Exercise directions:
Where the line containing "left wrist: (885, 170, -42)" appears, end the copy there, keeping that line; start from the first line of the entries, copy exactly, and omit pictures.

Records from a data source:
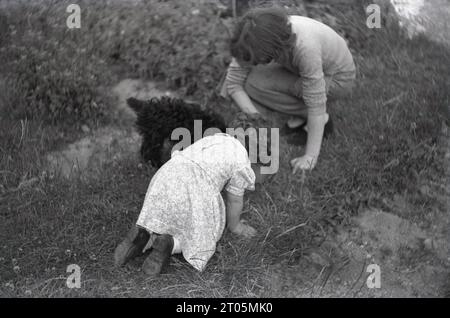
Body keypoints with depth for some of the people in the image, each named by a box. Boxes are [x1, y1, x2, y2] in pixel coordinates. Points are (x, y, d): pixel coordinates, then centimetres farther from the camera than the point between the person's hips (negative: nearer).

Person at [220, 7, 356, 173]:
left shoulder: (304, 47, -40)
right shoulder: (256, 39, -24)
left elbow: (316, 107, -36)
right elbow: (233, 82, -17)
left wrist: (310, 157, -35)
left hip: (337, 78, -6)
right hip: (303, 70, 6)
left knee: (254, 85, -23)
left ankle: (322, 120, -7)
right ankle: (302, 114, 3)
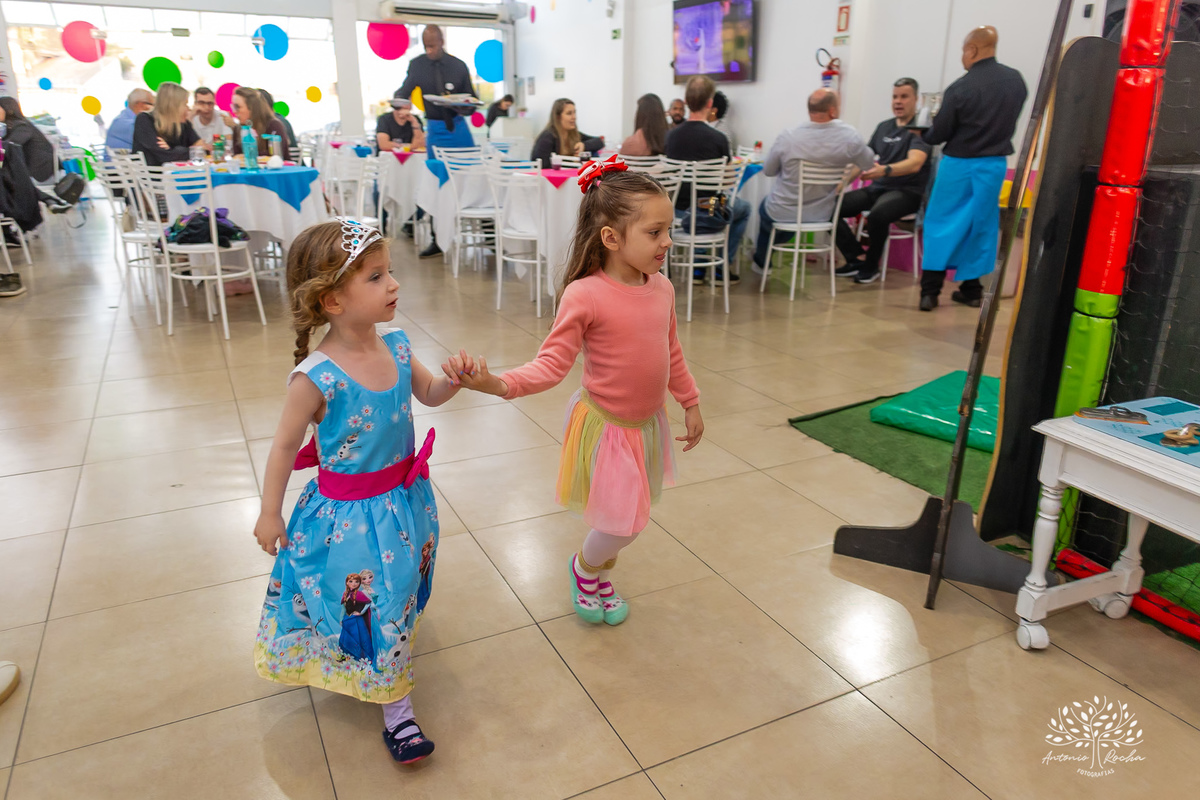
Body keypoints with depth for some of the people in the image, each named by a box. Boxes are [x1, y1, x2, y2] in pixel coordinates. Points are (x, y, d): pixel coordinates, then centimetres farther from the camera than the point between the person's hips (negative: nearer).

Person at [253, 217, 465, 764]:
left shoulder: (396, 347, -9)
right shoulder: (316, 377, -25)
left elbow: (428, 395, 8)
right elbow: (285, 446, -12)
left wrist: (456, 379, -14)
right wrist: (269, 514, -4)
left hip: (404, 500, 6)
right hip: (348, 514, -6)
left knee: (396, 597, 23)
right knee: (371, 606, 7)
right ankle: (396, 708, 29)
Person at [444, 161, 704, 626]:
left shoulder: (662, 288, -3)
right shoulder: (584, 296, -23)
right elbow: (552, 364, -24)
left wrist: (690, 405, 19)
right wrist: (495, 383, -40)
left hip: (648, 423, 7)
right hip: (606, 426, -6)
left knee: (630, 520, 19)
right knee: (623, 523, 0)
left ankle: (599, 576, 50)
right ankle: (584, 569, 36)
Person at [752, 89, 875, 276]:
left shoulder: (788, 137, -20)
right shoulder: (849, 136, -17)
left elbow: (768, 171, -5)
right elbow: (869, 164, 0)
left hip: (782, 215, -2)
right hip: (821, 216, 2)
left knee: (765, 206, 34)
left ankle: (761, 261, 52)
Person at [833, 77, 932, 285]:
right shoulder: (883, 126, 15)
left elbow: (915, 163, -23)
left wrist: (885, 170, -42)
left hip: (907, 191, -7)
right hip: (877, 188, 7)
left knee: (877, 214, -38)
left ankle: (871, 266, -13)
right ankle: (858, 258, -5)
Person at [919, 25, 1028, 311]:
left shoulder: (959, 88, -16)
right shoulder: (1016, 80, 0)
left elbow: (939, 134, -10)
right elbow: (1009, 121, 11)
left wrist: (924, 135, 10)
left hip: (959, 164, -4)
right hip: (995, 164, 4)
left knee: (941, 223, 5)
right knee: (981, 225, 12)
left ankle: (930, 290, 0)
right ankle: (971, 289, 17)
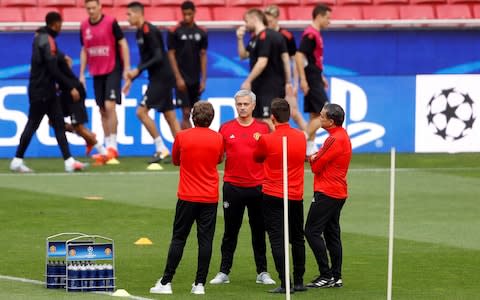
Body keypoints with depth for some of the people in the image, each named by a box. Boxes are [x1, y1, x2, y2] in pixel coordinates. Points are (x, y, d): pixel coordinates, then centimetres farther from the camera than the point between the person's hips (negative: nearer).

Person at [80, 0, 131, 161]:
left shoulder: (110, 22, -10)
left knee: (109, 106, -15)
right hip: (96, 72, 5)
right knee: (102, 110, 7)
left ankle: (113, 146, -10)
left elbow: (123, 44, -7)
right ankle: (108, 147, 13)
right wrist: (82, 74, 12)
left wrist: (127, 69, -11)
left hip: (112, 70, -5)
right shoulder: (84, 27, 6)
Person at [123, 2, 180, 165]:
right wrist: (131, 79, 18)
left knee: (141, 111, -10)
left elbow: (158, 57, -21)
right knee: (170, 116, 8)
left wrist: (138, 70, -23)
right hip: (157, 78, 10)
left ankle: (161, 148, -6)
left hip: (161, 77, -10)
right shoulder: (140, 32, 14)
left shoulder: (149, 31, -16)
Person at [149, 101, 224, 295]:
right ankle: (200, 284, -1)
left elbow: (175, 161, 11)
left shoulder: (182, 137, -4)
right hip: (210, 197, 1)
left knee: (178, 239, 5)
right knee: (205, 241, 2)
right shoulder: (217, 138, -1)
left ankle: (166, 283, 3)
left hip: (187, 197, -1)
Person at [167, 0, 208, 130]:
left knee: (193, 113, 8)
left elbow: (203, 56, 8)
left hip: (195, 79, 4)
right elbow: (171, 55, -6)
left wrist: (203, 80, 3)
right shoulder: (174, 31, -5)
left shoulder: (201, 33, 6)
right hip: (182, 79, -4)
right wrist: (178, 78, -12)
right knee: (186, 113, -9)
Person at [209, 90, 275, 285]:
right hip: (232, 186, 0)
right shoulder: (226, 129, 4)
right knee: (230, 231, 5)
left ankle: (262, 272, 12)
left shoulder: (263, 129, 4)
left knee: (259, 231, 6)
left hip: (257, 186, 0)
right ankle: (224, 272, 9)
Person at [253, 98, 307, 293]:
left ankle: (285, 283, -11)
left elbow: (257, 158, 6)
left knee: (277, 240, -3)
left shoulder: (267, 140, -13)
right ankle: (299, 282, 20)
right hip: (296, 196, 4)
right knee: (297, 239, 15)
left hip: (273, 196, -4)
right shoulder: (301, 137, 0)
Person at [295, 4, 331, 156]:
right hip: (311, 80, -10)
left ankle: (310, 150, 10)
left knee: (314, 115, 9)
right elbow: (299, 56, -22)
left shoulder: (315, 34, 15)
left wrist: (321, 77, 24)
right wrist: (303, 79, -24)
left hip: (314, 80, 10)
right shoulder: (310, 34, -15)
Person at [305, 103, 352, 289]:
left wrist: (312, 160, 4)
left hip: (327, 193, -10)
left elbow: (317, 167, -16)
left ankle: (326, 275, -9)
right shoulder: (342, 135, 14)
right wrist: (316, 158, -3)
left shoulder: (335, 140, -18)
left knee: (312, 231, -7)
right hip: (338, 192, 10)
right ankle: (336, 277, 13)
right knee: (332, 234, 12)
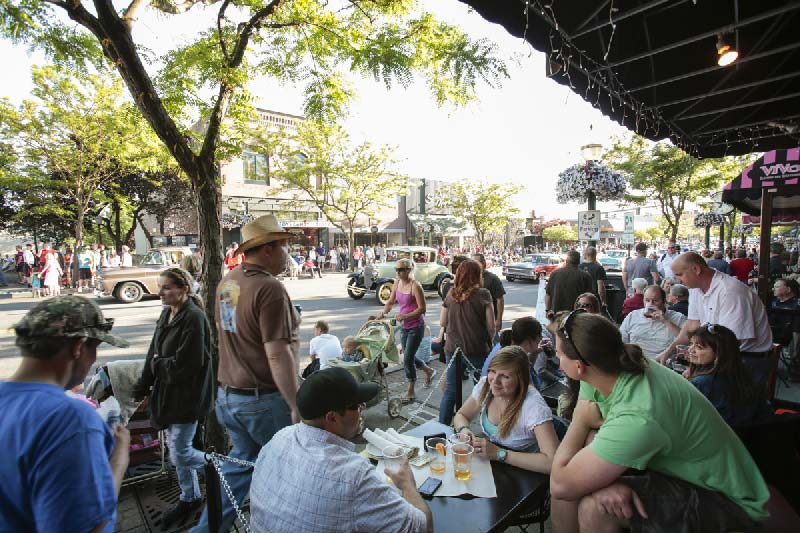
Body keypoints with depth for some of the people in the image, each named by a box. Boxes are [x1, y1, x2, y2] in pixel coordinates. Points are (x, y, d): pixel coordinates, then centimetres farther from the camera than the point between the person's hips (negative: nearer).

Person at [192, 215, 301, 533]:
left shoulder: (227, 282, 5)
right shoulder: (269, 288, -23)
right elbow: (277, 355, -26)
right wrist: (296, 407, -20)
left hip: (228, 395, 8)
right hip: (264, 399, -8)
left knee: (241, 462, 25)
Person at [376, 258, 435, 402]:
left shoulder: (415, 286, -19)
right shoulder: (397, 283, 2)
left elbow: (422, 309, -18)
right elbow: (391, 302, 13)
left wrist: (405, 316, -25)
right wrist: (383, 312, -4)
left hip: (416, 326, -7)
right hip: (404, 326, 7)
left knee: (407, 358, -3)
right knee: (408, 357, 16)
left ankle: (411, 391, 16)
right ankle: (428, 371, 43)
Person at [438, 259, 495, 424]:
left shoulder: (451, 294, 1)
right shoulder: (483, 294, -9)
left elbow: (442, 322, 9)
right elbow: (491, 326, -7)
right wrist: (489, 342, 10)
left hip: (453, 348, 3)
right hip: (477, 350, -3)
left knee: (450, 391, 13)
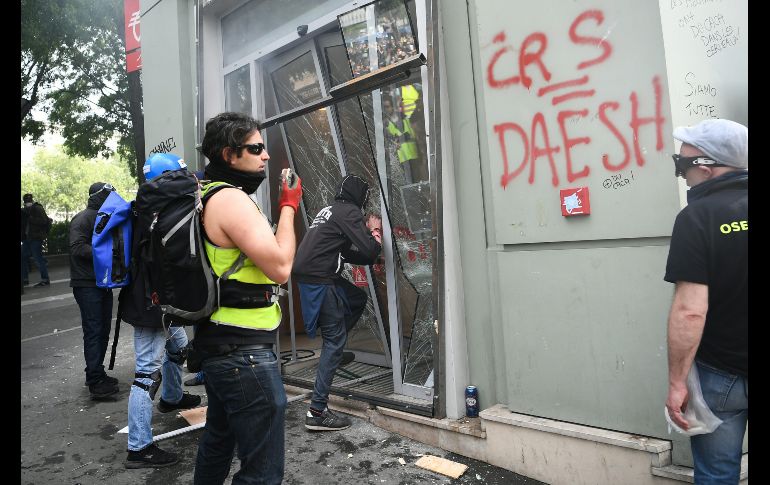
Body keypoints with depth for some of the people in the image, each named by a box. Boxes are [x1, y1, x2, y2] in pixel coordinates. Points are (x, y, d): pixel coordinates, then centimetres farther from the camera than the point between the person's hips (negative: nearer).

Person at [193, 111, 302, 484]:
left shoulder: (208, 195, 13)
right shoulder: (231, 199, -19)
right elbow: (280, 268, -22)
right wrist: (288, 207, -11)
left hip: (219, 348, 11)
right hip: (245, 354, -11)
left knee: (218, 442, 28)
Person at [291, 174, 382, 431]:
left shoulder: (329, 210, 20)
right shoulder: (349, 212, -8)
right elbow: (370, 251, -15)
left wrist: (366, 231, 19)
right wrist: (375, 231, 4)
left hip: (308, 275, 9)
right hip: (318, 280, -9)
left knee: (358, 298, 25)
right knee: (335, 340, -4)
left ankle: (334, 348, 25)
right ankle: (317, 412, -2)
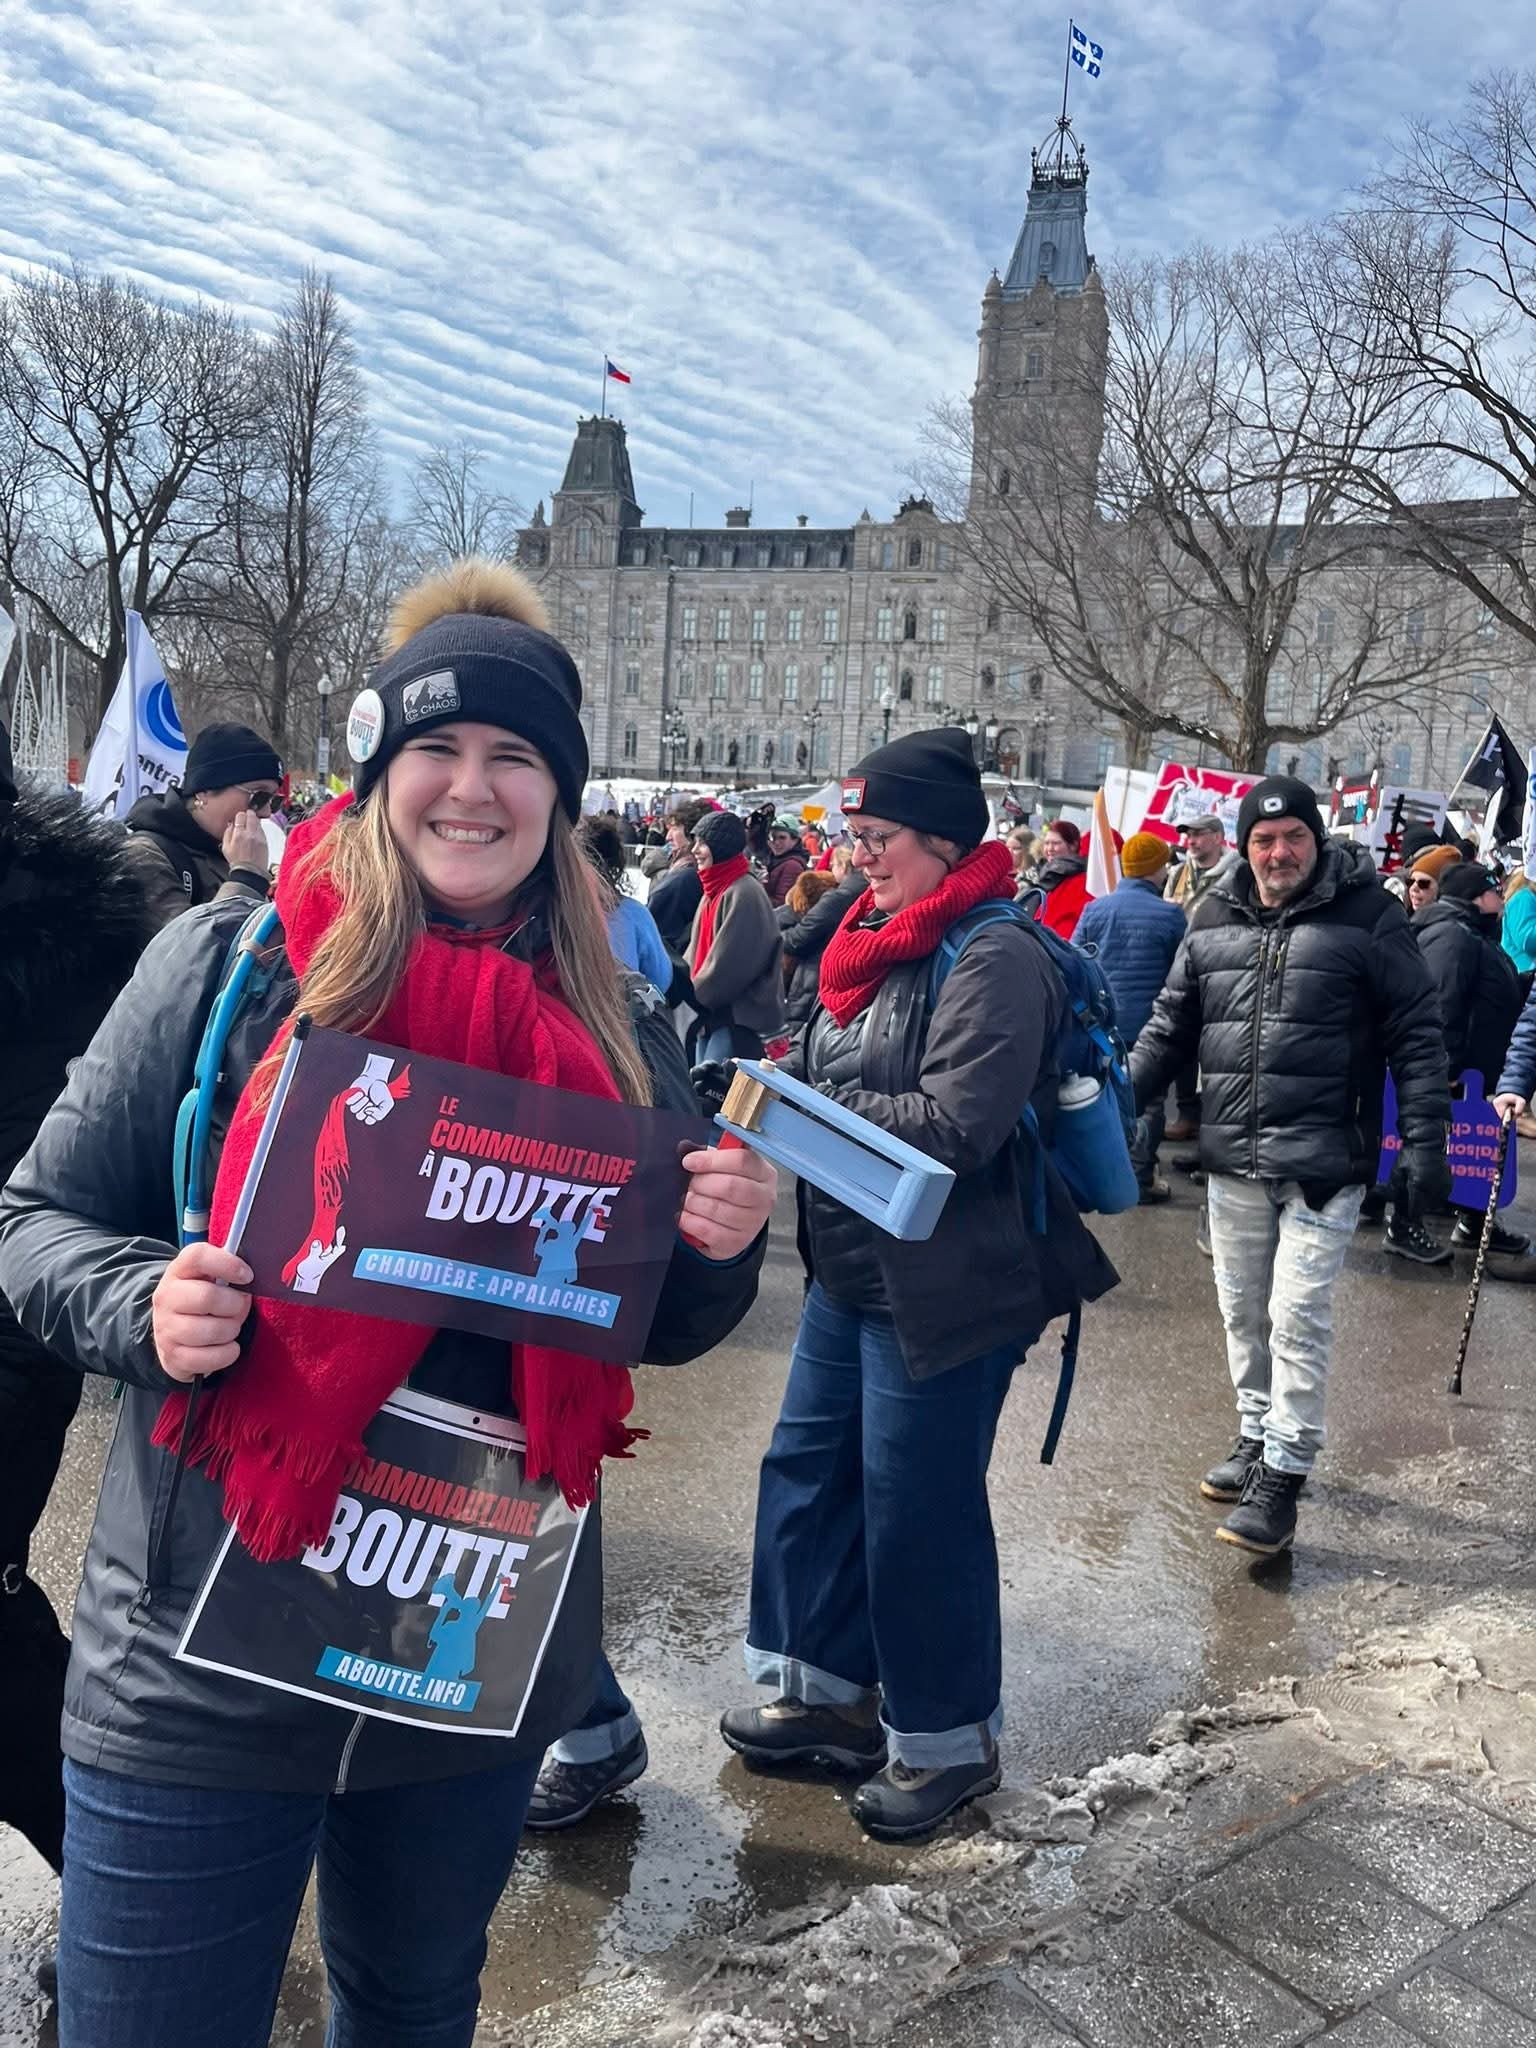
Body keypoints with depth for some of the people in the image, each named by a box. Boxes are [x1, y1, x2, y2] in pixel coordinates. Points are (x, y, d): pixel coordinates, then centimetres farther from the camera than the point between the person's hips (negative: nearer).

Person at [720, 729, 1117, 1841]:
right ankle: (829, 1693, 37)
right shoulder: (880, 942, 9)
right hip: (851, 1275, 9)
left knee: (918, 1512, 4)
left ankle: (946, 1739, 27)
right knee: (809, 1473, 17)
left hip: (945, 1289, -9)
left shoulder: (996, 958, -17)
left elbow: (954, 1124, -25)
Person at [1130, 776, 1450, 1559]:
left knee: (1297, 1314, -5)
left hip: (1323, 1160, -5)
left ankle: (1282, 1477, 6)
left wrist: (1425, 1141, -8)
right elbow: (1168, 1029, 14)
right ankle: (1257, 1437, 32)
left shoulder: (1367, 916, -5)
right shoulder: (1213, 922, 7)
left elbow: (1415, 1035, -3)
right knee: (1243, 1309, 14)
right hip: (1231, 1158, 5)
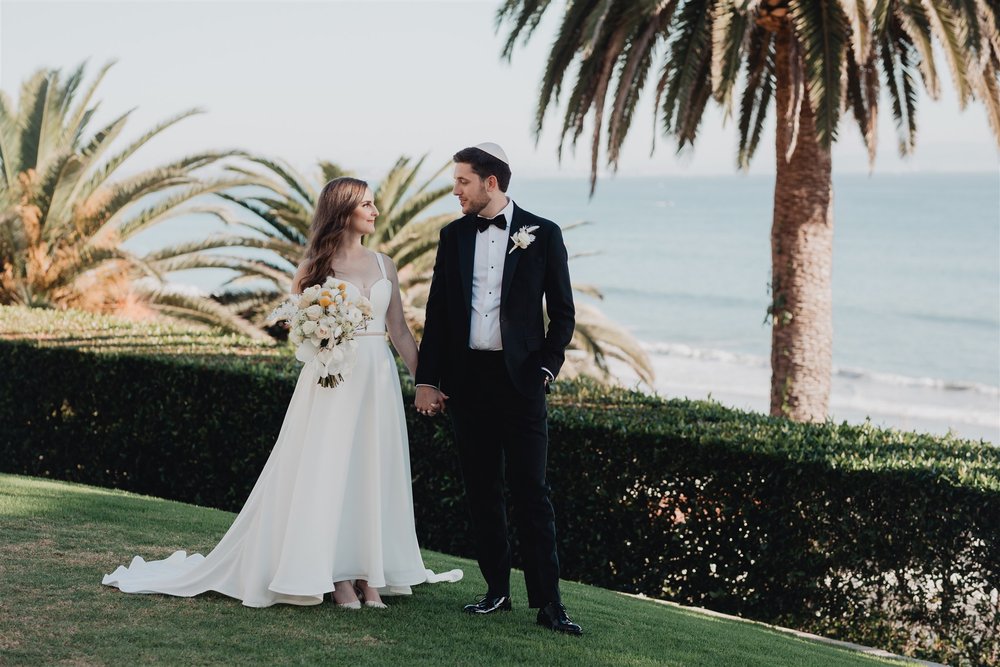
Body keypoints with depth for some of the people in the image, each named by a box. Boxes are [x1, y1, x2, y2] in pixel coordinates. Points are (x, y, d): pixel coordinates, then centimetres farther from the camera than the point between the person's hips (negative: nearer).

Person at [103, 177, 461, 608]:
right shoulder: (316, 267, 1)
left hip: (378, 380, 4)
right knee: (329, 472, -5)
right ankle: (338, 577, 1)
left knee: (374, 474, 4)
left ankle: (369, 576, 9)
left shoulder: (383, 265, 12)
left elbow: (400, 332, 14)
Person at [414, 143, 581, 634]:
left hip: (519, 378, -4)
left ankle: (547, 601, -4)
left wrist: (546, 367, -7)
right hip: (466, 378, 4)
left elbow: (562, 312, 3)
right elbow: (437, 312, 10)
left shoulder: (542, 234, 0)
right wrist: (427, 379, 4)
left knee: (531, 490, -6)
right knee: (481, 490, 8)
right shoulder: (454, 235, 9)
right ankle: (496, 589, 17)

Response area:
Body keypoints with depth for some of the people in the image, each named by a box. Boxes are [x1, y1, x2, y2] in pixel coordinates. Points are (x, y, d): pixel coordinates, then centimetres farther from the camera than the point between the person's hips (negative: nearer).

Person at [220, 7, 356, 173]:
left shoulder: (304, 47, -40)
right shoulder: (256, 39, -24)
left elbow: (316, 107, -36)
right elbow: (233, 82, -17)
left wrist: (310, 157, -35)
left hip: (337, 78, -6)
right hip: (303, 70, 6)
left knee: (254, 85, -23)
left ankle: (322, 120, -7)
right ankle: (302, 114, 3)
Body keypoints with depth for some of the people in the image, each named by a box. Boxes are [x1, y1, x2, y2] in pixel coordinates. Points are (x, y, d): pixel coordinates, then centimetres farther from the camera than the point between the person's hips (negative: nearer).

Person at [253, 217, 465, 764]:
left shoulder: (396, 347, -9)
right shoulder: (316, 377, -25)
left elbow: (428, 395, 8)
right elbow: (285, 446, -12)
left wrist: (456, 379, -14)
right wrist: (269, 514, -4)
left hip: (404, 500, 6)
right hip: (348, 514, -6)
left knee: (396, 597, 23)
right knee: (371, 606, 7)
right ankle: (396, 708, 29)
Person at [444, 161, 704, 626]:
left shoulder: (662, 288, -3)
right shoulder: (584, 296, -23)
right elbow: (552, 364, -24)
left wrist: (690, 405, 19)
right wrist: (495, 383, -40)
left hip: (648, 423, 7)
right hip: (606, 426, -6)
left knee: (630, 520, 19)
right knee: (623, 523, 0)
left ankle: (599, 576, 50)
right ankle: (584, 569, 36)
Person at [752, 89, 875, 276]:
left shoulder: (788, 137, -20)
right shoulder: (849, 136, -17)
left elbow: (768, 171, -5)
right elbow: (869, 164, 0)
left hip: (782, 215, -2)
right hip: (821, 216, 2)
left knee: (765, 206, 34)
left ankle: (761, 261, 52)
Person at [833, 77, 932, 285]:
right shoulder: (883, 126, 15)
left elbow: (915, 163, -23)
left wrist: (885, 170, -42)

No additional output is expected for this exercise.